Under current federal law, a medical professional must register with the Drug Enforcement Administration in order to prescribe a controlled substance. This registration must be renewed every three years.

The proposed legislation would require medical professionals to certify, as part of their DEA registration, that they will not prescribe a Schedule II, III or IV opioid as an initial treatment for acute pain in an amount that exceeds a seven-day supply, and may not provide a refill as part of that initial prescription.

The bill is modeled after legislation already signed into law in New York state, and seeks to make it the law nationwide.

Sam Teresi, Jamestown mayor, voiced his support for the bill and took aim at those who would lobby against it.

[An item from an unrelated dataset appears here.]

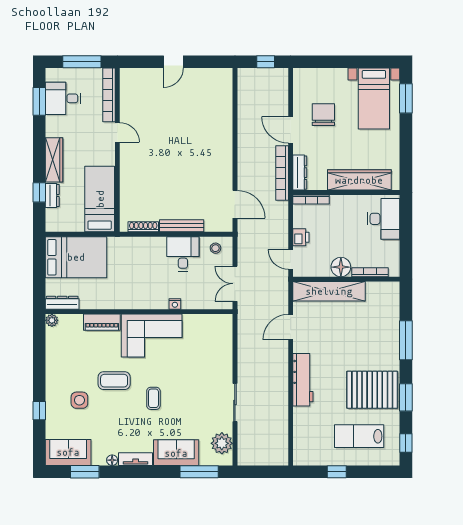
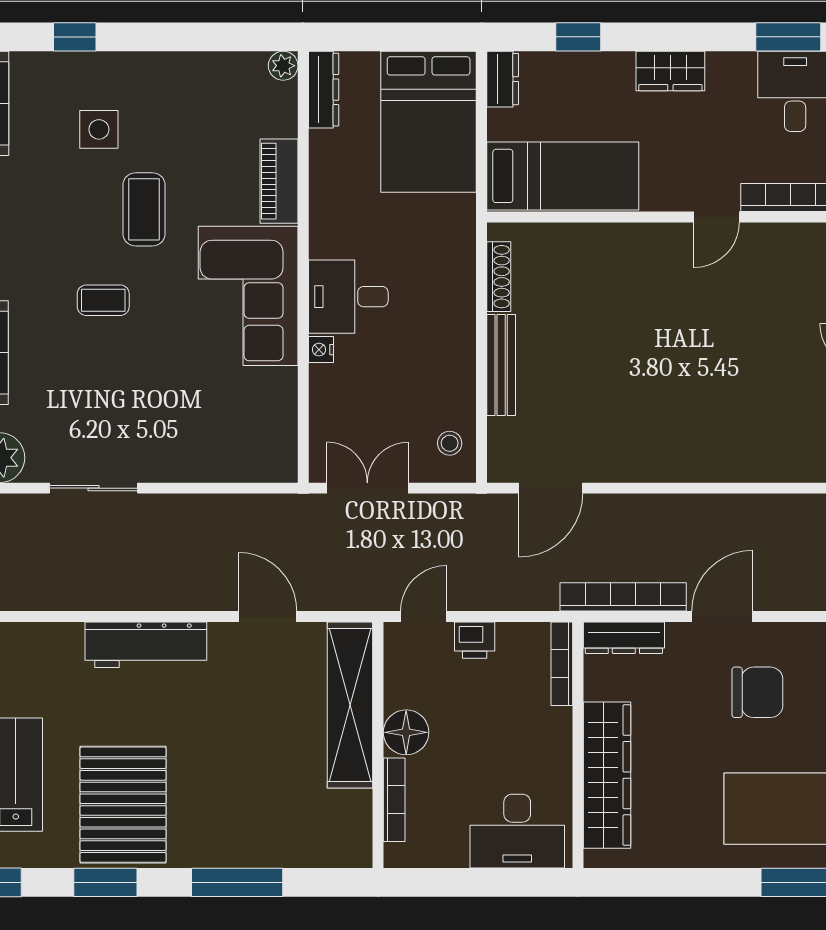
wardrobe: (54, 160) -> (670, 71), width x0.67
dresser: (52, 196) -> (503, 79), moved, turned -90
desk: (183, 254) -> (348, 297), moved, turned 180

“When I was looking over the tenets of the bill, I was left scratching my head saying who in their right minds could possibly be an opponent to something that is so basic, essential and common sense?” Teresi said. “My guess is there’s probably going to be opposition to (this) bill … not because it makes sense, not because it’s going to help save thousands of lives … but because they stand to gain a personal profit from it. That’s disgusting. The public good always needs to outweigh personal profit and gain.”

While the overall amount of opioids prescribed in the U.S. decreased between 2010 and 2015, the amount prescribed in 2015 was still three times as high as the amount prescribed in 1999. In response to this, the acting director of the Centers for Disease Control and Prevention, Anne Schuchat, said the amount of opioids prescribed in 2015 was enough “for every American to be medicated around the clock for three weeks.”

Dr. Lillian Ney, chair of the Health Care Action Team, and Kim Carlson, mother of Alex Foulk, also spoke at Monday’s press conference, encouraging those who have excess prescription pills to dispose of them.

A prescription pill dropbox is located in the lobby of the Jamestown Police Department.

Carlson, who said she had to “put her grief to good use,” is the founder of a nonprofit organization called A Fresh Start, which seeks to help those struggling with drugs or alcohol. For more information, visit www.facebook.com/afreshstartny.

In Western New York, between 2004 and 2015, the number of prescription opioid-related deaths rose by over 1,600 percent, from 16 deaths in 2004 to 277 deaths in 2015, according to the New York State Department of Health.